What is the Right Amount of Swine Flu Coverage?
by Brady Forrest | @brady | comments: 5
Dr. Hans Rosling (Gapminder) has posted a short, but effective video comparing the coverage of Swine Flu to a more constant killer like Tuberculosis. He decries the fact that Swine flu has generated many orders of magnitude more coverage per death than Tuberculosis.
Dr. Rosling has a point. The media could be said to be disproportionately covering Swine Flu. However, how can the media not be expected to cover Swine Flu? It is new. It is spreading quickly. It is something that will potentially impact the daily lives of their readers (and themselves). Tuberculosis, while on the rise (see the chart to the right), is a known, is relatively contained and there is a vaccine.

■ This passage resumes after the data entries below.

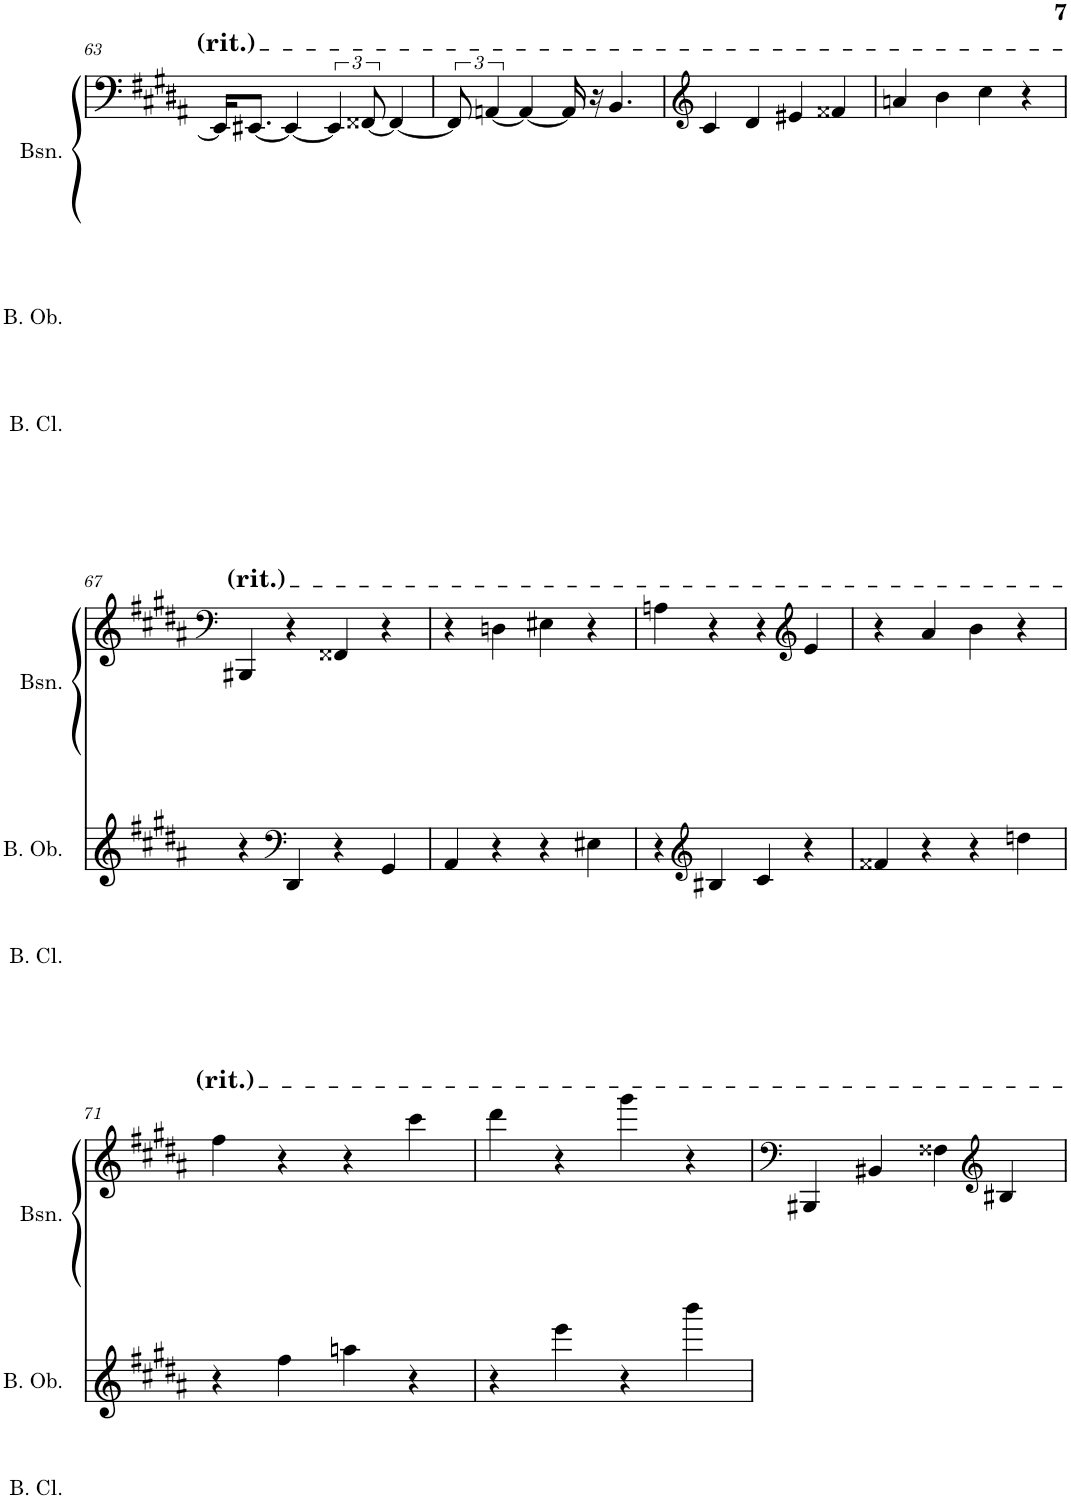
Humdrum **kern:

**kern	**kern	**kern	**kern
*part3	*part2	*part1	*part1
*staff4	*staff3	*staff2	*staff1
*I"Bass Clarinet	*I"Bass Oboe	*I"Bassoon	*
*I'B. Cl.	*I'B. Ob.	*I'Bsn.	*
!!LO:PB:g=z
*clefG2	*clefG2	*clefG2	*clefF4
*Trd8c14	*	*	*
*k[b-e-a-d-g-]	*k[f#c#g#d#a#]	*k[f#c#g#d#a#]	*k[f#c#g#d#a#]
*M4/4	*M4/4	*M4/4	*M4/4
=63	=63	=63	=63
1r	1r	1r	16EE/KL]
.	.	.	[8.EE#X/J
.	.	.	4EE#/_
.	.	.	6EE#/]
.	.	.	[12FF##X/
.	.	.	4FF##/_
=64	=64	=64	=64
1r	1r	1r	12FF##/]
.	.	.	[6AAn/
.	.	.	4AA/_
.	.	.	16AA/]
.	.	.	16r
.	.	.	4.BB/
=65	=65	=65	=65
*	*	*	*clefG2
1r	1r	1r	4c#/
.	.	.	4d#/
.	.	.	4e#X/
.	.	.	4f##X/
=66	=66	=66	=66
1r	1r	1r	4an/
.	.	.	4b\
.	.	.	4cc#\
.	.	.	4r
!!LO:LB:g=z
=67	=67	=67	=67
*	*	*	*clefF4
1r	4r	1r	4BBB#X/
*	*clefF4	*	*
.	4DD#/	.	4r
.	4r	.	4FF##X/
.	4GG#/	.	4r
=68	=68	=68	=68
1r	4AA#/	1r	4r
.	4r	.	4Dn\
.	4r	.	4E#X\
.	4E#X\	.	4r
=69	=69	=69	=69
1r	4r	1r	4An\
*	*clefG2	*	*
.	4B#X/	.	4r
.	4c#/	.	4r
*	*	*	*clefG2
.	4r	.	4e/
=70	=70	=70	=70
1r	4f##X/	1r	4r
.	4r	.	4a#/
.	4r	.	4b\
.	4ddn\	.	4r
!!LO:LB:g=z
=71	=71	=71	=71
1r	4r	1r	4ff#\
.	4ff#\	.	4r
.	4aan\	.	4r
.	4r	.	4ccc#\
=72	=72	=72	=72
1r	4r	1r	4ddd#\
.	4eee\	.	4r
.	4r	.	4ggg#\
.	4bbb\	.	4r
=73	=73	=73	=73
*	*	*	*clefF4
1r	1r	1r	4BBB#X/
.	.	.	4BB#X/
.	.	.	4F##X\
*	*	*	*clefG2
.	.	.	4B#X/
=	=	=	=
*-	*-	*-	*-
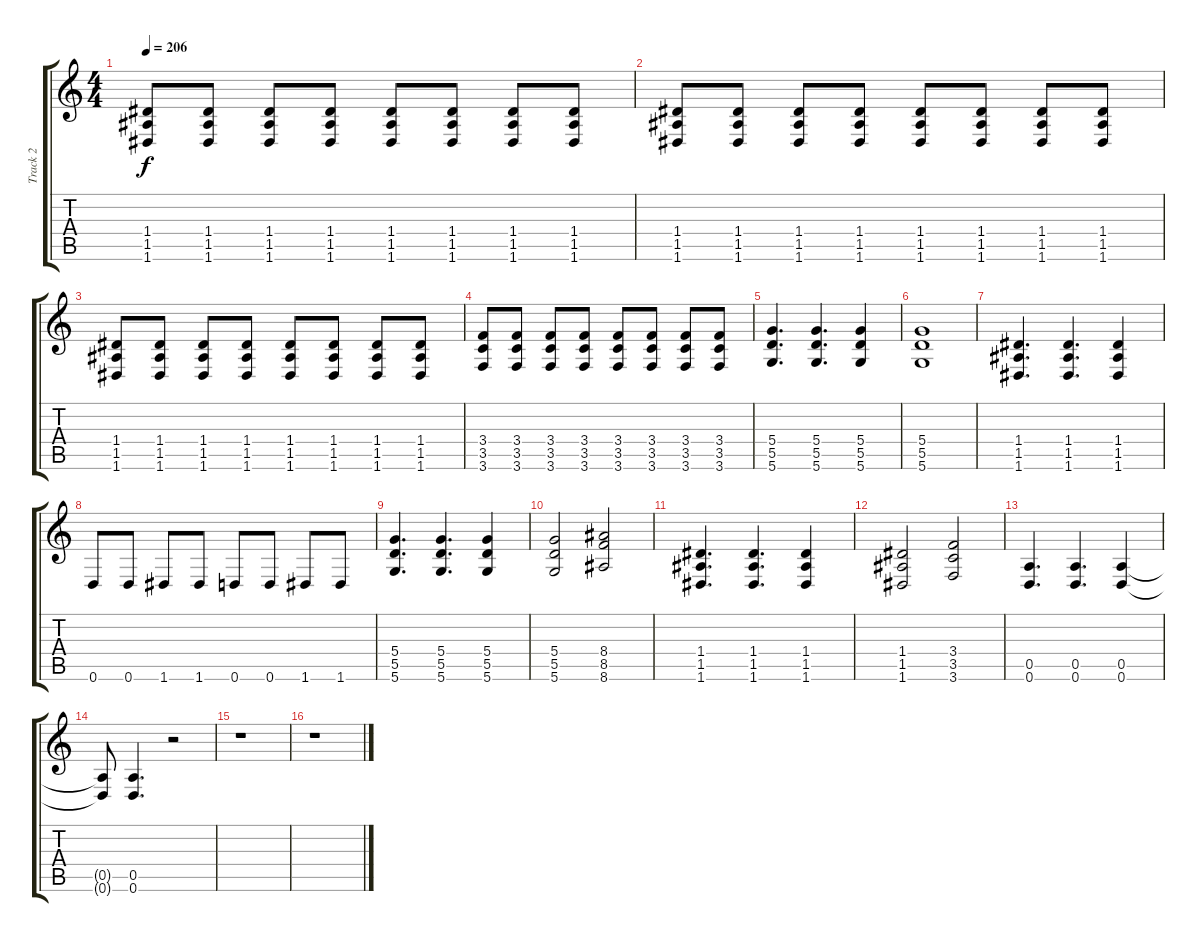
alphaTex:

\track ("Track 2" "Track 2") {instrument distortionguitar}
\staff {score tabs}
\tuning (D4 B3 G3 D3 A2 D2) {hide}
\ts (4 4)
\tempo 206
\clef g2
\ks c
(1.4 1.5 1.6).8{dy f} (1.4 1.5 1.6).8 (1.4 1.5 1.6).8 (1.4 1.5 1.6).8 (1.4 1.5 1.6).8 (1.4 1.5 1.6).8 (1.4 1.5 1.6).8 (1.4 1.5 1.6).8 |
(1.4 1.5 1.6).8 (1.4 1.5 1.6).8 (1.4 1.5 1.6).8 (1.4 1.5 1.6).8 (1.4 1.5 1.6).8 (1.4 1.5 1.6).8 (1.4 1.5 1.6).8 (1.4 1.5 1.6).8 |
(1.4 1.5 1.6).8 (1.4 1.5 1.6).8 (1.4 1.5 1.6).8 (1.4 1.5 1.6).8 (1.4 1.5 1.6).8 (1.4 1.5 1.6).8 (1.4 1.5 1.6).8 (1.4 1.5 1.6).8 |
(3.4 3.5 3.6).8 (3.4 3.5 3.6).8 (3.4 3.5 3.6).8 (3.4 3.5 3.6).8 (3.4 3.5 3.6).8 (3.4 3.5 3.6).8 (3.4 3.5 3.6).8 (3.4 3.5 3.6).8 |
(5.4 5.5 5.6).4{d} (5.4 5.5 5.6).4{d} (5.4 5.5 5.6).4 |
(5.4 5.5 5.6).1 |
(1.4 1.5 1.6).4{d} (1.4 1.5 1.6).4{d} (1.4 1.5 1.6).4 |
0.6.8 0.6.8 1.6.8 1.6.8 0.6.8 0.6.8 1.6.8 1.6.8 |
(5.4 5.5 5.6).4{d} (5.4 5.5 5.6).4{d} (5.4 5.5 5.6).4 |
(5.4 5.5 5.6).2 (8.4 8.5 8.6).2 |
(1.4 1.5 1.6).4{d} (1.4 1.5 1.6).4{d} (1.4 1.5 1.6).4 |
(1.4 1.5 1.6).2 (3.4 3.5 3.6).2 |
(0.5 0.6).4{d} (0.5 0.6).4{d} (0.5 0.6).4 |
(0.5{t} 0.6{t}).8 (0.5 0.6).4{d} r.2 |
r.1 |
r.1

Which should the media focus on? Which would you expect them to? While the media coverage maybe overblown (and I questioned putting this post up at all) I think it is understandable to want to track this potential new threat closely.
[Tuberculosis Growth Chart via Wikipedia]
Updated:I realized that this post was incomplete without checking some trend data to see how people's interest compare. Here's the Wikirank comparison chart:
And the Google Trends comparison:
For "fun" I included H1N1 to see if the name change was working. Based on search volume it does not seem to have been effective use of re-marketing dollars.
It's clear that the news is driving a lot of interest in Swine Flu and that there is very little residual interest in Tuberculosis. Whether this is the tail wagging the dog remains to be seen.